Les parvenus, les usuriers et les usurpateurs du pouvoir sont responsables des misères du peuple marocain, de ses tares morales et physiques. Ils sont responsables de la corruption généralisée pour ne pas dire institutionnalisée, des crimes et de la délinquance que nous avons à déplorer et qu’ils ne réparent pas. Face à cela, le peuple marocain prendra-t-il un jour conscience de sa force et de prendre sa destinée en main ou va-t-il continuer à se laisser prendre aux gestes des politiciens qui sont au service des mafieux et des parvenus du pouvoir ? L’apprentissage de la vie et de la liberté qui est long va-t-il permettre au peuple marocain de se délivrer des défauts mystificateurs de ses classes dirigeantes qui lui vantent l’utilité du préjugé, du mensonge, nécessaires à l’entretien de l’ignorance et au soutien des institutions. Bref, à l’existence de la société.
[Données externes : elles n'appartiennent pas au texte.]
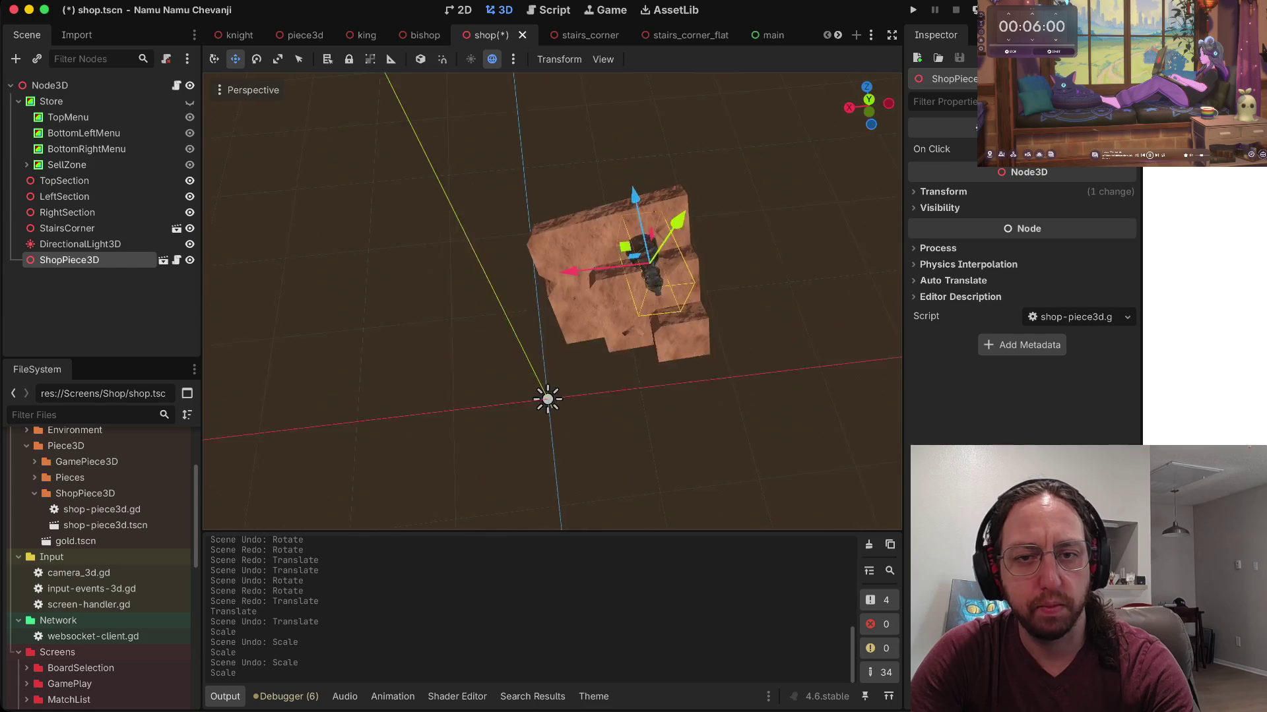
pyautogui.scroll(5, 552, 301)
Les classes dirigeantes au Maroc nient le progrès qui détruit les erreurs et les mythes sur lesquels repose l’édifice social. Pour les dirigeants privilégiés, le peuple doit rester courbé sous leur joug car s’il s’émancipe, la société et son ordre établi ne peuvent durer. Mais le peuple a-t-il assez d’être sacrifié au profit des classes dirigeantes ? Va-t-il continuer à écouter les promesses de celles-ci qui lui font espérer qu’elles lui apporteront des réformes pour qu’il ne songe pas à les obtenir par ses propres moyens ? Le pouvoir et ses politiciens s’évertuent à retarder le changement de l’ordre socio-économique fondé sur les intérêts étroits : l’usure, l’usurpation, la corruption, le détournement des deniers publics et la fuite des capitaux.
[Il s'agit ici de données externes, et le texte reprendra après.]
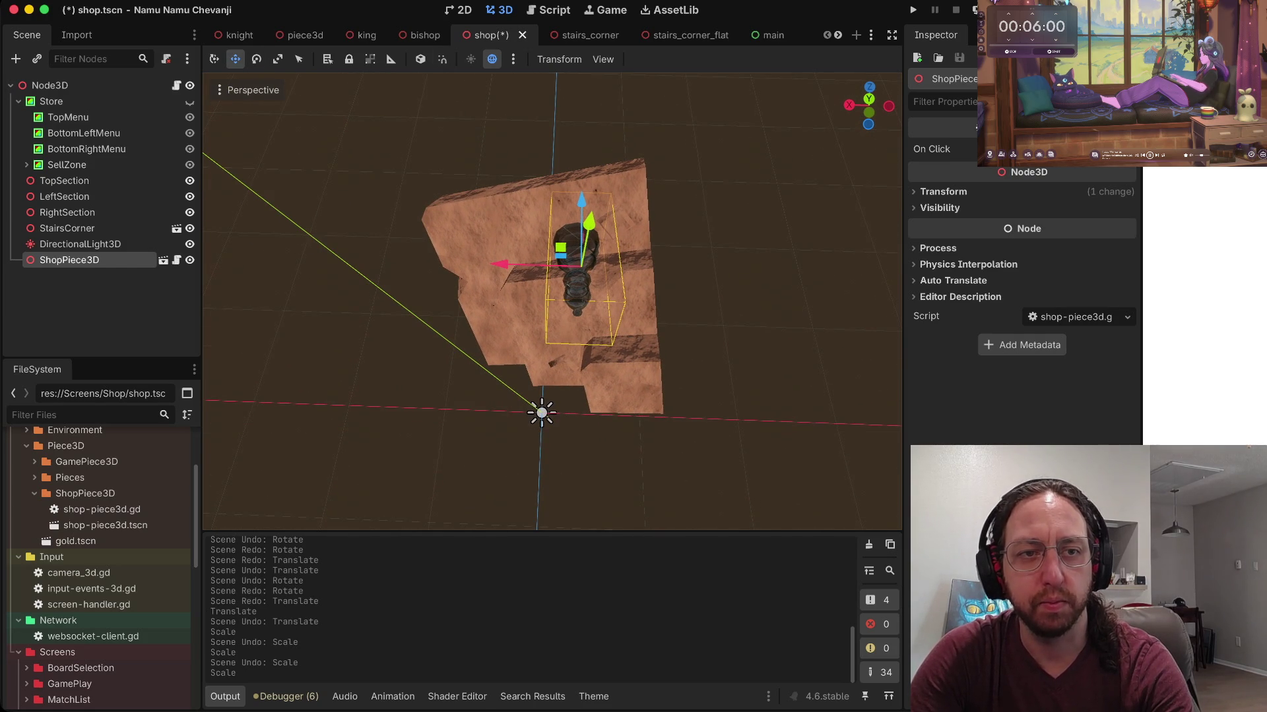
pyautogui.scroll(5, 551, 301)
En bref, force est de constater queles travailleurs, les classes moyennes et autres chefs de P.M.E et P.M.I d’une part, le pouvoir et ses classes dirigeantes d’autre part, n’ont pas les mêmes intérêts à défendre. Dès lors, qui l’emportera des oppresseurs et des opprimés ?
Les oppresseurs qui ne conçoivent le progrès que sous forme d’iniquités et de déformations équivoques et qui ne s’agitent que pour dominer le plus longtemps possible, demain ils ne seront sûrement et inéluctablement que des résidus balayés par la démocratie vivante.